Rel. Jose Flavio De Almeida12ª Câmara Cíveljulgado em 2020-04-01publicado em 2020-04-03
CIVIL
EMENTA: APELAÇÃO CÍVEL - AÇÃO DE PROCEDIMENTO COMUM - INDENIZAÇÃO POR DANOS MATERIAIS E MORAIS - CONTRATO DE PLANO DE SAÚDE - CIRURGIA CARDÍACA - IMPLANTE DE STENTS - CÓDIGO DE DEFESA DO CONSUMIDOR - LEI 9.656/98 - NEGATIVA DE COBERTURA - RECUSA INDEVIDA - SITUAÇÃO DE URGÊNCIA CARACTERIZADA - REEMBOLSO DEVIDO - DANO MORAL CONFIGURADO. "Aplica-se o Código de Defesa do Consumidor aos contratos de plano de saúde". Em se tratando de contratos de plano de saúde firmados antes de 1998, data da entrada em vigor da Lei n° 9.656/98, não se aplica suas disposições, em homenagem ao princípio pacta sunt servanda e por se tratar de ato jurídico perfeito.

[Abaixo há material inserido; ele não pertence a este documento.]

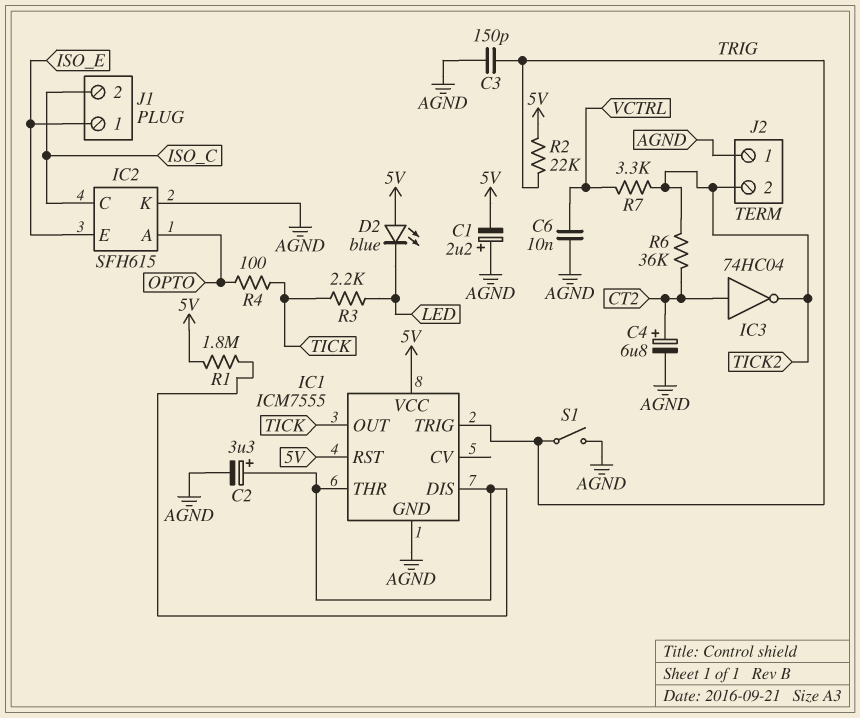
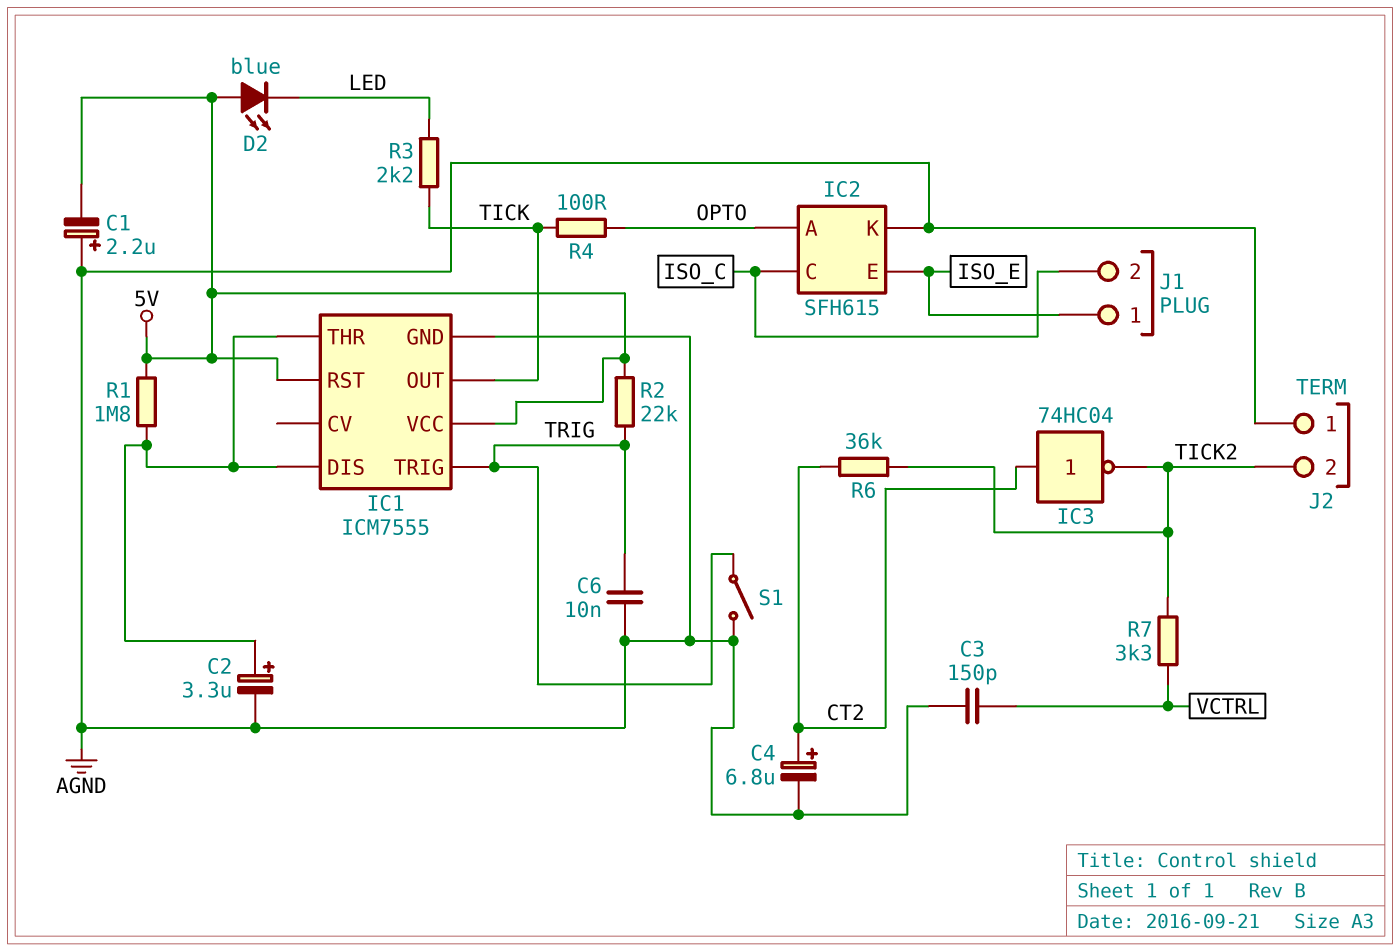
C3: 150pF (AGND, TRIG) -> 150pF (AGND, VCTRL)
C6: 10nF (AGND, VCTRL) -> 10nF (AGND, TRIG)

Todavia, cabia às Seguradoras de Plano de Saúde notificar seus contratantes para que, caso quisessem, alterar as disposições contratuais de prestação de serviços de saúde, enquadrando-os aos preceitos legais trazidos pela lei de planos e seguros privados de assistência à saúde. "Somente ao médico que acompanha o paciente é dado definir o tratamento adequado, de modo que à seguradora não toca limitar as alternativas possíveis para o restabelecimento da saúde do segurado" (AgRg no AREsp 79643/SP). Inexistindo justificativa para negativa de cobertura de tratamento do segurado, o que caracteriza abusividade, a operadora de plano de saúde deve ressarcir as despesas com o tratamento realizado as expensas do consumidor. O colendo Superior Tribunal de Justiça firmou entendimento de que "há caracterização do dano moral quando a operadora do plano de saúde se recusa à cobertura do tratamento médico emergencial ou de urgência, como no caso dos autos, não havendo que se falar em mero aborrecimento por inadimplemento contratual".